PAGE EXCERPT:
Click on the "Graphic Summary" tab to obtain a graphical overview of the BLAST results. This tab shows that the predicted protein contained two copies of a conserved domain (the HMG-box superfamily, Figure 3). We can learn more about this conserved domain through the Conserved Domain database (CDD).

Open a new web browser window and navigate back to the NCBI home page. On the top search bar, change the database to "Conserved Domains" and search for "HMG-box" (Figure 4). Click on the fourth link with the accession number cd00084 (Figure 5). The "cd" prefix indicates that the staff at NCBI curated this record.

The results page provides a summary and links to literature references for this conserved domain. You can also see the 3D structure of the HMG-box (HMGbox.cn3 in the exercise package) if you have the structure viewer Cn3D installed (Figure 6). The bottom of the page shows the multiple sequence alignment used to construct the Position Specific Score Matrix (PSSM) for this conserved domain. The CD-Search program uses this PSSM to identify conserved domains in a query sequence. See the Conserved Domains and Protein Classification Help page for more information.

We can learn the function of the HMG-box from the description of the CDD record:

Now that we have a basic idea on the potential function of the predicted gene, we are ready to examine the alignments from our blastp search against the nr database. To summarize our conclusions from the motif portion of the BLAST search: the first GENSCAN predicted gene is probably a real gene with a DNA binding function, or a pseudogene derived from a real gene. Because this prediction is a single-exon gene (only about 7% of known human genes have a single exon), we should be vigilant looking for signs that this prediction is either a pseudogene or a mispredicted fragment of a multi-exon gene. It would not be terribly surprising if GENSCAN missed an exon or split two exons of the same transcript into multiple gene predictions.

WORK INSTRUCTION 1:
Summarize the HMG-box walkthrough in three sentences.
WORK INSTRUCTION 2:
Quote the HMG-box walkthrough word for word, everything from "The results page" down to "for more information.".
WORK INSTRUCTION 3:
Write what comes next in the HMG-box walkthrough, picking up after its final sentence.

Collected data:
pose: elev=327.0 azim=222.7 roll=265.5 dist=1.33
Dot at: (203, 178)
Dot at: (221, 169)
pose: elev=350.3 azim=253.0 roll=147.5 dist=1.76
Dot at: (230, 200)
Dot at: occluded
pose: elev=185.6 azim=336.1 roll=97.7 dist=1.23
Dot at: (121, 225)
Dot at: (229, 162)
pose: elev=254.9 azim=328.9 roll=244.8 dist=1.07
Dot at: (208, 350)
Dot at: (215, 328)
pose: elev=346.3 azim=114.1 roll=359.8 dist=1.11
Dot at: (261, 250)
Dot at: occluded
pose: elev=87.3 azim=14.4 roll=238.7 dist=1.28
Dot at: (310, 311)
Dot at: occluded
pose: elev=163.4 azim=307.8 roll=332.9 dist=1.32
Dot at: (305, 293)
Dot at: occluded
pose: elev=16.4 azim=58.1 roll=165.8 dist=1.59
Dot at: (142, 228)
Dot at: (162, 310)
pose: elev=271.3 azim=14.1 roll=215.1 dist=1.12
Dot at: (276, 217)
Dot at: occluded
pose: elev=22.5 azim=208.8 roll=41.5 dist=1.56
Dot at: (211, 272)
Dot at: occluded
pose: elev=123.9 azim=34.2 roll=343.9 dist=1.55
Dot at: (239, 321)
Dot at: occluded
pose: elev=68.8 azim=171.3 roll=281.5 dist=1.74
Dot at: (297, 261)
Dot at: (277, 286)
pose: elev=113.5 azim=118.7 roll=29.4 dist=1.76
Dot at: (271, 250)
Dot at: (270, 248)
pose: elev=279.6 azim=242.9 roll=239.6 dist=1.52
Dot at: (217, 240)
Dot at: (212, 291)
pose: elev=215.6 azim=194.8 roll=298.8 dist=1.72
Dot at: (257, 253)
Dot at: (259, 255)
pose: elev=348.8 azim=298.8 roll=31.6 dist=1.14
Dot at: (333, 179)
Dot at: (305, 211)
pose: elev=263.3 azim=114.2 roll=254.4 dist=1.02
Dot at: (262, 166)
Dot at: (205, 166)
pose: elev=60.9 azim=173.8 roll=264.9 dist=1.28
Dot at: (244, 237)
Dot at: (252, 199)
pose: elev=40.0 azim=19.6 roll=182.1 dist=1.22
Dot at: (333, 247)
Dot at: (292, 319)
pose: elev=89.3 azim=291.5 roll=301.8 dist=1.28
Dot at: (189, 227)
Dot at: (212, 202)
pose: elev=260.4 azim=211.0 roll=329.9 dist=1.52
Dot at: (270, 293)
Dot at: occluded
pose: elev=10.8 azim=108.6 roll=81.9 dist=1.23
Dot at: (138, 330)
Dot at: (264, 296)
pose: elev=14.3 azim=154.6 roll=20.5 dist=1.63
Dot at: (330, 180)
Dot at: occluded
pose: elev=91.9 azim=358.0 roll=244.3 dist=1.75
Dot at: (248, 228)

EXERCISE RESULT 1:
The Graphic Summary tab of the BLAST results shows that the predicted protein contains two copies of the HMG-box superfamily conserved domain, which can be explored further in NCBI's Conserved Domain database by searching for "HMG-box" and opening record cd00084. That record's page gives a summary, literature references, a 3D structure view for those with Cn3D installed, and the multiple sequence alignment used to build the PSSM that CD-Search uses to find conserved domains. The first GENSCAN predicted gene is probably a real gene with a DNA binding function or a pseudogene derived from one, and because it is a single-exon prediction, one should watch for signs that it is a pseudogene or a mispredicted fragment of a multi-exon gene.

EXERCISE RESULT 2:
The results page provides a summary and links to literature references for this conserved domain. You can also see the 3D structure of the HMG-box (HMGbox.cn3 in the exercise package) if you have the structure viewer Cn3D installed (Figure 6). The bottom of the page shows the multiple sequence alignment used to construct the Position Specific Score Matrix (PSSM) for this conserved domain. The CD-Search program uses this PSSM to identify conserved domains in a query sequence. See the Conserved Domains and Protein Classification Help page for more information.

EXERCISE RESULT 3:
The graphical overview tab shows that there are many significant hits to the nr database that cover the entire length of the predicted protein, supporting the gene model of the predicted gene. You can confirm this by clicking on the "Descriptions" tab and then click on the description of each hit and examining the alignments (Figure 7). However, many of the top hits have accession numbers that begin with the "XP_" prefix, which means that these predictions are unconfirmed and have no experimental evidence to support them. Generally, we do not want to rely on (possibly incorrect) computational predictions alone for any part of our annotation; instead, we will seek matches that are based on more direct evidence.

The best experimentally confirmed RefSeq match (with the accession number NP_001288157.1) corresponds to the human HMGB3 protein (Figure 7). Click on the link in the Description column to jump to the alignment (Figure 8).

Looking at the "Length" field beneath the sequence name, we see that the full HMGB3 protein has a length of 200 amino acids. However, recall that our predicted peptide only has 140 amino acids. There are three potential explanations for this discrepancy. First, GENSCAN might have missed part of the real chimp protein. This scenario could happen if GENSCAN failed to identify one or more exons, or called them as part of another gene. Alternatively, the predicted gene might be a pseudogene that has acquired an in-frame stop codon. The stop codon would cause the GENSCAN prediction to end prematurely. A third hypothesis is that GENSCAN has accurately predicted a functional protein that is closely related to the human HMGB3 protein but lacks some part of it, such as one or more functional domains.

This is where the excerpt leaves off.